Barber starts by explaining how the fiscal multiplier works -all that guff about state spending circulating through the economy and increasing overall demand. However despite spending four paragraphs laying out a fairy story, by ignoring the negative effects of Government spending -those taxes needed to pay for it (eventually) shrink demand – he can be dissmissed by the observation of the National Bureau of Economic Research who concluded that…
(i) the output effect of an increase in government consumption is larger in industrial than in developing countries, (ii) the fiscal multiplier is relatively large in economies operating under predetermined exchange rate but zero in economies operating under flexible exchange rates; (iii) fiscal multipliers in open economies are lower than in closed economies and (iv) fiscal multipliers in high-debt countries are also zero.
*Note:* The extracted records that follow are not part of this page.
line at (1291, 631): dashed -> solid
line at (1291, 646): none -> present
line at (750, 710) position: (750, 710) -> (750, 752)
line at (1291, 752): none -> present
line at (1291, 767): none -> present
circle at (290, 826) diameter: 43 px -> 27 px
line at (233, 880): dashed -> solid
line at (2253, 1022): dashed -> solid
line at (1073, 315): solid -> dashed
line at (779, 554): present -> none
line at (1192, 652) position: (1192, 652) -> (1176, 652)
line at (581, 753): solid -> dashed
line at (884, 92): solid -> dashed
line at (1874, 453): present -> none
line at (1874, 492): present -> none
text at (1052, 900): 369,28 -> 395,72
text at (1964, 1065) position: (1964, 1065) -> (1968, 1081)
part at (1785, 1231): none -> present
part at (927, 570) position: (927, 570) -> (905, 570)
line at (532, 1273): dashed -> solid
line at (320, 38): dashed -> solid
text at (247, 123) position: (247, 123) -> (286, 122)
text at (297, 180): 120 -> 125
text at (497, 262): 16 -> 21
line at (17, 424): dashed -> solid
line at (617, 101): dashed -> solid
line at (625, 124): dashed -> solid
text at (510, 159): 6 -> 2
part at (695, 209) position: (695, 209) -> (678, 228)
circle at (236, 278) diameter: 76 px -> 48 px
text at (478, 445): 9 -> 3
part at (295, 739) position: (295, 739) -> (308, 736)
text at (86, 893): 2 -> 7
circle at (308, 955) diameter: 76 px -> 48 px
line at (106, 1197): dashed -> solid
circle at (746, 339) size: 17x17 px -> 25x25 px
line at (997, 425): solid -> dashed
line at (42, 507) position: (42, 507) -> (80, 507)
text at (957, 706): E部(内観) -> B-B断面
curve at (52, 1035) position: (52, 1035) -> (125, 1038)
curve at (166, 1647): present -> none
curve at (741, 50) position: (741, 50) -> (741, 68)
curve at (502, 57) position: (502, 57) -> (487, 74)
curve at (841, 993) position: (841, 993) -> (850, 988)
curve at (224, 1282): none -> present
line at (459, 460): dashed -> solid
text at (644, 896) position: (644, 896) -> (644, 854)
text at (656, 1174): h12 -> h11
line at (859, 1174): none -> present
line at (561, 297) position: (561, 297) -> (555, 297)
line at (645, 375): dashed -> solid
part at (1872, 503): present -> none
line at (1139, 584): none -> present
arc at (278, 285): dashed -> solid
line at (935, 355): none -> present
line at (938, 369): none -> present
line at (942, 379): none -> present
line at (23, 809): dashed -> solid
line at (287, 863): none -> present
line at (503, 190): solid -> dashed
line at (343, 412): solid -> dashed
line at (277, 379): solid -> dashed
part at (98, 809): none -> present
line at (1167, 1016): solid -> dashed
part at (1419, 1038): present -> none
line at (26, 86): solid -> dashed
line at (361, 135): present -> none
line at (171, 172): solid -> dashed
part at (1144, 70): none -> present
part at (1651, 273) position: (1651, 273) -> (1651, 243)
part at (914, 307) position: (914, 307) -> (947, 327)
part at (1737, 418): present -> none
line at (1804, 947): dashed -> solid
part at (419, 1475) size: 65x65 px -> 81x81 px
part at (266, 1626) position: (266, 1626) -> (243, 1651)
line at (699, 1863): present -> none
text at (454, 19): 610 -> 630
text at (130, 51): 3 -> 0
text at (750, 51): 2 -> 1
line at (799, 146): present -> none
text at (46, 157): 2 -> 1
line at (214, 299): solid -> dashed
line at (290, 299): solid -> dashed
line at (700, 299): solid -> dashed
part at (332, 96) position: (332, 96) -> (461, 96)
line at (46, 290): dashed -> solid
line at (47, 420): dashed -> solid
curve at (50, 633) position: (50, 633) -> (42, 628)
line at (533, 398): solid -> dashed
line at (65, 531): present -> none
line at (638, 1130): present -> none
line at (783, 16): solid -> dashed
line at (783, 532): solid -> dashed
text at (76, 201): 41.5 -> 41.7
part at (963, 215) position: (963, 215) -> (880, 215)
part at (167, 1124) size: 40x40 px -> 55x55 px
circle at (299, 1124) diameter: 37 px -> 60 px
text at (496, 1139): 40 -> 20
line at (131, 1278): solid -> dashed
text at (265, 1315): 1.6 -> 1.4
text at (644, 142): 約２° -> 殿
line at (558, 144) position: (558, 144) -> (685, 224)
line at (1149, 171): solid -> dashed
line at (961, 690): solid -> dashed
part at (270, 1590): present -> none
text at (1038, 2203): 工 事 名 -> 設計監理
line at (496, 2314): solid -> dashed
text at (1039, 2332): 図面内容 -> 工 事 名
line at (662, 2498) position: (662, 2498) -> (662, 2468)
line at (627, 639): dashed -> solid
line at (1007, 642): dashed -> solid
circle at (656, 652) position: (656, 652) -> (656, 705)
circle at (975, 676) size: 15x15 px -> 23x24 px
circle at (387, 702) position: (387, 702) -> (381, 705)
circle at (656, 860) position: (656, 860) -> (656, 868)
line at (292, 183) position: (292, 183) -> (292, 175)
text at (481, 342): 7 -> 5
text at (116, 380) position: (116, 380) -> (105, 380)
In the UK, a high debt, open developed economy with a floating exchange rate, the fiscal multiplier is probably less than 1. Deficit financed state spending probably depresses aggregate demand. This is not controversial economics – except amongst the British left. Does Brendan Barber know this? If so he’s lying to us, and if not, he’s ignorant. Which is it? The suspicion is that high state spending leads to more state jobs. As most of these are unionised, it’s clear why he ignores any evidence to suggest that state spending is too high and should be cut. He’s not interested in the economy, but in the economics of the TUC, which is thnakfully still haemoraging members.
The rest of the article is left-wing boilerplate about how Britain’s banking industry should be taxed to Zurich, and Business should pay more tax.
He says Over the past three decades, the share of GDP going to workers’ wages has fallen from 65% to 53%, with those in the middle and at the bottom hit hardest.
He neglects to mention that for those at the bottom, wages are irrelevant. Over the last 14 years, half of that time frame, we’ve enjoyed a minimum wage – and as I’ve arguedbefore, those at the bottom of the heap have indeed been hit hardest. There’s no jobs at all for them thanks to Government demanding business pay more than people were worth. For young men without an education (another failure of British society which 13 years of Labour did NOTHING about) the only option is welfare for life.
The share of GDP going to tax has gone UP over the last 30 years – is that not a bigger reason than corporate profits for the fall in the share going to wages? Does it necessarily follow that the share of GDP going to wages falling is a bad thing? Even the lowliest pension investor, which is eventually most of us is a capitalist benefitting from that share going to profits. Am I suggesting Brendan Barber picks his statistics to get the answer he wants – more state spending? Never!
Next, he rails against debt. Household debt, naturally. Not the lovely state stuff, which is ambrosia and nectar for the economy.
In Britain, household debt more than trebled between 1980 and 2005. As incomes are squeezed further, household debt in this country is predicted to reach over £2 trillion by 2015 – an albatross around the neck of our economic future. Unless workers see their pay packets growing, we won’t be able to build sustainable consumer demand
The main reason debt has gone up is that the cost of money, the interest rate has gone down, and the UK has a sophisticated, developed banking system which allows people to get credit. It’s nothing to do with low wages – the very poor are excluded from the credit industry. If anything, this is another argument for people to pay less tax.
Demanding business pay more – making labour more expensive – means companies will hire less of it, and it is the least productive, the least able who will bear the brunt. You want youth unemployment? Then raise the Minimum wage to £8 or whatever you think is required. Whilst it is true that compaines increasing wages WILL in time boost aggregate demand, this can only happen in the context of full employment. Government demanding higher wages will depress the level of employment and have no net increase in demamd (if lucky. It’s actually more likely to depress demand).
Only productivity growth will lead to higher wages, and that requires investment, which requires returns on capital. The best way to ensure return on capital is to tax less. Growth requires a tax cut (but only in the context of a balanced budget – there is no fiscal multiplier in the UK, remember?). That requires that spending be cut further faster and deeper than the coalition are planning. Which brings me to the first paragraph in Mr. Barber’s post.
I was at the O2 in Greenwich yesterday, speaking to the Insitute of Directors (IoD) annual convention. I always admire the way the IoD doesn’t pussy-foot around. They’re very clear that they don’t just back the spending cuts, but want more of them – and want them more quickly.